Fast forward a few years and the buzz words arrived, as did the love affair with race and white guilt and all the other virtual signaling mumbo jumbo rich white people never shut up about. That’s how rich white people stopped being cool. Someone convinced them that being rich and white is bad and now writers and artists are walking on eggshells. It’s okay to be rich and white, elite whites! Don’t feel guilty!
Alex Perez
How the other publishers play. There’s no point in beating around the bush. The simple, obvious fact is, just like the public companies, government institutions, Hollywood, and media, the U.S. publishing industry has gone totally woke. It’s the reason why mainstream art of every discipline is, to use the unfortunately binary language of today, “super-boring.”

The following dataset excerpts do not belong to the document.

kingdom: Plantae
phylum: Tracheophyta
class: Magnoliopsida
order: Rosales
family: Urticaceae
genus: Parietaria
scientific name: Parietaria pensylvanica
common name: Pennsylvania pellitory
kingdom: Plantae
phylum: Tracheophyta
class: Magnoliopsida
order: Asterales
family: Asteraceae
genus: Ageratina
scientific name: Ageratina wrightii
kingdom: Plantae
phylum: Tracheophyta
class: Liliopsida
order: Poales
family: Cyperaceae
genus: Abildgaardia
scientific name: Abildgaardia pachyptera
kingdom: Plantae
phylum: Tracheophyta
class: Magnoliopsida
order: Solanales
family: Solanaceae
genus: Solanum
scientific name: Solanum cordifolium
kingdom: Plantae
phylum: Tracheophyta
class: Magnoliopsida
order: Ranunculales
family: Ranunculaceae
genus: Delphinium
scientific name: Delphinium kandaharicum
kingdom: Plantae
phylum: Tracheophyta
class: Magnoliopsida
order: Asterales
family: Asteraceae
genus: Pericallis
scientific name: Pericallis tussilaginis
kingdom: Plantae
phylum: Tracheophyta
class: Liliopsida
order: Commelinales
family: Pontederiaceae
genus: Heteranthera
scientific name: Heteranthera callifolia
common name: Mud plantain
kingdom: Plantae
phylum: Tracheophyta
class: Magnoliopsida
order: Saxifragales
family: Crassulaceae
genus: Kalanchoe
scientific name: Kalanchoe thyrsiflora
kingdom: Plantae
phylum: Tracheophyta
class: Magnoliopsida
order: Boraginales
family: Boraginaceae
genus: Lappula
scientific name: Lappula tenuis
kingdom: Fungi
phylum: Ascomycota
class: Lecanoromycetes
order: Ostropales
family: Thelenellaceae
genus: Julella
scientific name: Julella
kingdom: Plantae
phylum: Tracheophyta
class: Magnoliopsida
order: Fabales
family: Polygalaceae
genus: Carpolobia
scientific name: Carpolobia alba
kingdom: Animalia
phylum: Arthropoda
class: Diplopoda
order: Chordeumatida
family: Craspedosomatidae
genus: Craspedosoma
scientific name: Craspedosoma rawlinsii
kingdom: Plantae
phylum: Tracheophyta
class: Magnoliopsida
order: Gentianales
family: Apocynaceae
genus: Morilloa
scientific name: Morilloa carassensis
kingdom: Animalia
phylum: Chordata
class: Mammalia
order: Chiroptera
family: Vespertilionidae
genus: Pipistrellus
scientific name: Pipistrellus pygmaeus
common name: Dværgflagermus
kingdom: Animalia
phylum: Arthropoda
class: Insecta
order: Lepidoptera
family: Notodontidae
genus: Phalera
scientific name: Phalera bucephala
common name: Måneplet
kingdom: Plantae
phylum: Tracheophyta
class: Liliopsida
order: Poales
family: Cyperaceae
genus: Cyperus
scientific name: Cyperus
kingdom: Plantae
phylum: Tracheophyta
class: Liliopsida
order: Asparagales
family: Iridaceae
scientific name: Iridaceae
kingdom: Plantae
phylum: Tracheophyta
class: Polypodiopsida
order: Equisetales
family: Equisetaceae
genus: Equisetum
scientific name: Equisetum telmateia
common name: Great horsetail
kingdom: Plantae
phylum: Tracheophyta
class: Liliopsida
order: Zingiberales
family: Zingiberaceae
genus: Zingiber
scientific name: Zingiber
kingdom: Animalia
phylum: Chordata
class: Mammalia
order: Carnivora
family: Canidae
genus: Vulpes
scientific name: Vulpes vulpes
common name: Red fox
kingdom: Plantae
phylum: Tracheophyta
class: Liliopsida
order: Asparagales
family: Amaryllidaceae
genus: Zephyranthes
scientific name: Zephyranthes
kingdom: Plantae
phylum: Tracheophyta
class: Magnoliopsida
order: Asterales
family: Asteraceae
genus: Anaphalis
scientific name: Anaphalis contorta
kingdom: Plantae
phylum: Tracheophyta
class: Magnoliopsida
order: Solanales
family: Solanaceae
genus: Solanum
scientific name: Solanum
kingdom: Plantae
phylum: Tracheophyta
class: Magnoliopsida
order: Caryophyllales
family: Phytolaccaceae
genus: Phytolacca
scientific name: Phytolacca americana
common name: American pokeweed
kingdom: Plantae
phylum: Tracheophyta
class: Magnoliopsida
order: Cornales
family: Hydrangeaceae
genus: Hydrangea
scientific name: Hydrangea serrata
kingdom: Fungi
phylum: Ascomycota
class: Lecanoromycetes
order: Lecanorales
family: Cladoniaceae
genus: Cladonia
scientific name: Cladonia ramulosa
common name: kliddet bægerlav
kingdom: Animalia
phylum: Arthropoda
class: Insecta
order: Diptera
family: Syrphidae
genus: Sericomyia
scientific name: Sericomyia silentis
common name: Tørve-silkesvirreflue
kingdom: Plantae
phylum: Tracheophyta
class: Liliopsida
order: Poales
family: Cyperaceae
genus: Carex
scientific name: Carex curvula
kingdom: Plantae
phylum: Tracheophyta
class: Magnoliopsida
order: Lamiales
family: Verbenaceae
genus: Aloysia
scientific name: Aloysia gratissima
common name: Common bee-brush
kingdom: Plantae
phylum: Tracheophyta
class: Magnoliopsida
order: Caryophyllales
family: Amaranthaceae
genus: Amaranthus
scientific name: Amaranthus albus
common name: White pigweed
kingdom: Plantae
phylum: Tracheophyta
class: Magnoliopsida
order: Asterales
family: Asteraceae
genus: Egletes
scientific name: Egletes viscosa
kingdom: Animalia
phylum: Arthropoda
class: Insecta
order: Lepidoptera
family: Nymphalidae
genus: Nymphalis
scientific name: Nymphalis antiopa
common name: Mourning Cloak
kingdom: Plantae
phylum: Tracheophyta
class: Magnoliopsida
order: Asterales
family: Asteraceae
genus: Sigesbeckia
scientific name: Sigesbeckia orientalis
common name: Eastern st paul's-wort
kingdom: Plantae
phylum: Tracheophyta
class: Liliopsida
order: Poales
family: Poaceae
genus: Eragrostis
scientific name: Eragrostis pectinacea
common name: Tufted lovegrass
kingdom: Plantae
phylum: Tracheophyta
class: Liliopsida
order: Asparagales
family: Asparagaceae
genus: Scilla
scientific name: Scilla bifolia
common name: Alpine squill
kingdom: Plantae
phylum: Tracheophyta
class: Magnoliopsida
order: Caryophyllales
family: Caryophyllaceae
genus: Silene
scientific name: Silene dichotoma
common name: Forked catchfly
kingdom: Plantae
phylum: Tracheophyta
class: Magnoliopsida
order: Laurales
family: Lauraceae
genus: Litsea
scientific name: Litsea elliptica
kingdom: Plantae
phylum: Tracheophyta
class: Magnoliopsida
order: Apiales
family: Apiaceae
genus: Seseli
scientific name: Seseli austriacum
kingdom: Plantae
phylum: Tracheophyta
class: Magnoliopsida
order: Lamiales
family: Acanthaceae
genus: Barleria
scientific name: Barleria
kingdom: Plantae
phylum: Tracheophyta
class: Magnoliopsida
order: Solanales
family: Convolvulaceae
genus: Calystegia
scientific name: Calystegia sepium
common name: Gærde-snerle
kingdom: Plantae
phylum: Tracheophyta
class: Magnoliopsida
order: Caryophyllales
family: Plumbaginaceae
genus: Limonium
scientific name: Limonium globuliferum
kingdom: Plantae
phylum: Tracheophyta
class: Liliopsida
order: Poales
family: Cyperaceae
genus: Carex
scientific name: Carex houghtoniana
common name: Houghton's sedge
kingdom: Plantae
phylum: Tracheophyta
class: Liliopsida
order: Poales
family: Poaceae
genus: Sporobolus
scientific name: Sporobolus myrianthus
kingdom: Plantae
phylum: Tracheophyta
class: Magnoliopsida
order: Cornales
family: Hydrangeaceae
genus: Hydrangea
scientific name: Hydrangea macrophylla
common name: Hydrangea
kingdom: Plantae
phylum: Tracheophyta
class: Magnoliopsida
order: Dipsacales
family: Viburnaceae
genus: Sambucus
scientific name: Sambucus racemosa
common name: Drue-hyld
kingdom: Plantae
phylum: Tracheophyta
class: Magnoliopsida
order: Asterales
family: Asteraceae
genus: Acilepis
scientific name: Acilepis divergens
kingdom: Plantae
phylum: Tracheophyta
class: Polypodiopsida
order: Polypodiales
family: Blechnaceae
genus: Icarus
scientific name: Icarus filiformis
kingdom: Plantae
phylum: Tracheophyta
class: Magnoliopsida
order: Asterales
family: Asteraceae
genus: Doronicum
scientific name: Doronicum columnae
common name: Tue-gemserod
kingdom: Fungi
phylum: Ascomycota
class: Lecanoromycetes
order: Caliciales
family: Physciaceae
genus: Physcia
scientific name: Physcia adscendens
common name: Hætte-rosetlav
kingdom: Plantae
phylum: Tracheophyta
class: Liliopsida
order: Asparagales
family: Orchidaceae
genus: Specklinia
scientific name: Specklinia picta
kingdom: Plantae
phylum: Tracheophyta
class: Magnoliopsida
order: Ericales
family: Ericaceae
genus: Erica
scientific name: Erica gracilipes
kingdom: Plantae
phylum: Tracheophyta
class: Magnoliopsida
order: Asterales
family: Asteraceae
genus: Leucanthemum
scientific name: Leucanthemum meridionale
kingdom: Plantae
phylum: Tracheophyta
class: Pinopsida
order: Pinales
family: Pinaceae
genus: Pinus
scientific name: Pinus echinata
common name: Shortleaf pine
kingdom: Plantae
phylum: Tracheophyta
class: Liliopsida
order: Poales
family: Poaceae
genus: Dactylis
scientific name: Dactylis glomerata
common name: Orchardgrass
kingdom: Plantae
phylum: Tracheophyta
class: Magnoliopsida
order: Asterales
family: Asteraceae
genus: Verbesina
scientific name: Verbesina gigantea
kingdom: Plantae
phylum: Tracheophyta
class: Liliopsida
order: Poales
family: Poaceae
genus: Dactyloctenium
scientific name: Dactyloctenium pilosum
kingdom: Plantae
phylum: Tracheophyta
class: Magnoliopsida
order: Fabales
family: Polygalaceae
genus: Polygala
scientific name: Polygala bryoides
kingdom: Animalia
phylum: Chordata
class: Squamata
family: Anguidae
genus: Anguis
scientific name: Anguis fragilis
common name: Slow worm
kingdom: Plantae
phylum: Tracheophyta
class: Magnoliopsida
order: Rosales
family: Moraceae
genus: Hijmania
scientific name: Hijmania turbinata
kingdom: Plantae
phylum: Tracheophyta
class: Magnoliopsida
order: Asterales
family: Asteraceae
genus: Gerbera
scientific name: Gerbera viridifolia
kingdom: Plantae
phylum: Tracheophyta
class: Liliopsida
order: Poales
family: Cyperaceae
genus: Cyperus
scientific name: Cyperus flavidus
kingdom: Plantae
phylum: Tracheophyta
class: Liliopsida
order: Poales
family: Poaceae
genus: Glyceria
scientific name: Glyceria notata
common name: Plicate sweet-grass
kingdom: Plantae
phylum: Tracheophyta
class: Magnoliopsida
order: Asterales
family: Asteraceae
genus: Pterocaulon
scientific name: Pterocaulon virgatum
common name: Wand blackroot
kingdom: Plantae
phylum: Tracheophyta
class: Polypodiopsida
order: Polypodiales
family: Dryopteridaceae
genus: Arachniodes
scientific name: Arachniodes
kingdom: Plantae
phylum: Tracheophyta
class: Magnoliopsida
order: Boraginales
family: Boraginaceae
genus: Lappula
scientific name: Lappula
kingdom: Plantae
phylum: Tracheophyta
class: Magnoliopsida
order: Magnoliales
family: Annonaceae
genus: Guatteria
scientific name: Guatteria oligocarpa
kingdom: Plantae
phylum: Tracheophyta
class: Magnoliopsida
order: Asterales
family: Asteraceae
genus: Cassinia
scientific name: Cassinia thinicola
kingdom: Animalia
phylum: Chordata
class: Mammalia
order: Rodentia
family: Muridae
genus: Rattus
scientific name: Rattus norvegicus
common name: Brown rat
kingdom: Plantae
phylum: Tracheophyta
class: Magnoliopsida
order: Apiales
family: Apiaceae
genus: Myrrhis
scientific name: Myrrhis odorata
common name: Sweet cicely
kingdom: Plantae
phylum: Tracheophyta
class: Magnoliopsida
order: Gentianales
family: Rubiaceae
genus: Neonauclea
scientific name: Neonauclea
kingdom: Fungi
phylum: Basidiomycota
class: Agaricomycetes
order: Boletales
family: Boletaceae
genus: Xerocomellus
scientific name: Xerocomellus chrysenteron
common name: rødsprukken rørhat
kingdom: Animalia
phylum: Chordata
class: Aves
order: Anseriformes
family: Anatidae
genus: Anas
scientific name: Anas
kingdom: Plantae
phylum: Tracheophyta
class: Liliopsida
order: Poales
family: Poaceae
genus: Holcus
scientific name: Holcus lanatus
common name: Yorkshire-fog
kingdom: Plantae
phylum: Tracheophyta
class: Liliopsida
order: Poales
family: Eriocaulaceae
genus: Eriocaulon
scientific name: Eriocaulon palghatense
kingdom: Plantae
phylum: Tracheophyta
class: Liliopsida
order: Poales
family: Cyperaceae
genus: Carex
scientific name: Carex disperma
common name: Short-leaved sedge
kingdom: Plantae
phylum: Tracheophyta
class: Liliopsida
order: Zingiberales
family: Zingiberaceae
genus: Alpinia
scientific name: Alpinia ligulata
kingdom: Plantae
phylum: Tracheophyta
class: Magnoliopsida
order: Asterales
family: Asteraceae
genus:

To put a finer point on it, the best art comes from unique, unapologetic perspectives. It comes from a place where the artist, musician, or writer doesn’t self-censor. From a place where the artist creates the thing for himself. Not for anybody else.
But to be fair, you probably shouldn’t take my word on the current state of the publishing industry, since I’m not actually a part of it. Instead, check out this interview with Alex Perez, a modern writer with all the right credentials (Iowa workshop, fancy New York agent, etc.). Alex (who was a college baseball player, and so has a special place in my heart) shares his view of the modern “BIPOC” formula for stories that the traditional publishing industry is so hot for these days. The basic idea is that storytelling must involve minority/disadvantaged/marginalized characters, and those characters must prevail.
This jives with my own brief experience working with a young, inexperienced editor on the first New Bayou Book. Her perspective was, minorities in the story (sorry, “POC” characters) must be smart, nobel, attractive (especially if overweight), and ultimately successful. It was an odd experience for me, because I automatically gravitate towards diverse characters. But it wasn’t enough to simply include (because it’s more interesting to me) a diversity of characters. For her, those characters must be good–because otherwise, the work would be failing to address the absolute and simply-understand framework of inequality in the world. It was a moral question. Our working relationship was terminated with–to use another naughty word–prejudice.
A long time ago I was a Peace Corps volunteer. I believed in changing the world. What I learned over the course of two years in Mongolia is that pretty much every person is unique and uniquely flawed. So it’s ultimately just not that interesting to concern yourself with the broad strokes of racial identity. Because the good shit happens at the individual level, and there’s no word on any form you can check that will predict that.
If you’re skeptical about my description of the current state of publishing, ask yourself this question: in your daily life–at your job, online, with strangers–do you change the way you talk so you don’t get in trouble? Do you ever start to say something and then change your mind because you’re not sure if it’s allowed anymore? When a regular guy makes this kind of calculation because he wants to keep his job, it’s totally understandable. But when an artist does this, he’s no longer making art. He’s disavowing his responsibility as an artist.
New Bayou Books doesn’t play like that. I’m here to tell you, New Bayou Books will never play such games. I’m interested in the real stuff. The unfiltered stuff. Stories where the characters drive the action, not the writer’s perception of what the public wants to hear. You’re not going to read about capitalized “Blacks” in a New Bayou Book. All races are equally lower case in New Bayou Books. You might even read or hear the dreaded “n-word” in a New Bayou Book. This is because 1) books delve into the minds of characters, and in the confines of their own minds, individuals (even made up ones) say all kinds of impolite shit, and 2) people of all colors still actually utter that word (and all kinds of other colorful/cruel/clever/course ones).
The guarantee. Which leads to the main and final point. If New Bayou Books wasn’t about sparking a literary revolution but was instead about making money, I would call this “the New Bayou Books guarantee.” Instead, I’ll just say it once more, with feeling. Through New Bayou Books, I’m committed to bringing interesting, unfiltered South Louisiana stories to the world. Warts and all. I’m not looking to offend readers or listeners just for the sake of controversy, but neither will I spend one minute worrying about how some hypothetical person might be hurt by the stories I publish. These New Bayou Books will be a niche flavor.
Think of it like black licorice. Most people don’t dig it, and that’s fine. Like 99% of the publishing industry waiting for you, you can always have some peppermint, or caramel, or the hard candy of your choice. All I got is licorice. That’s all I have to offer. But the thing is . . . a lot of people still like licorice.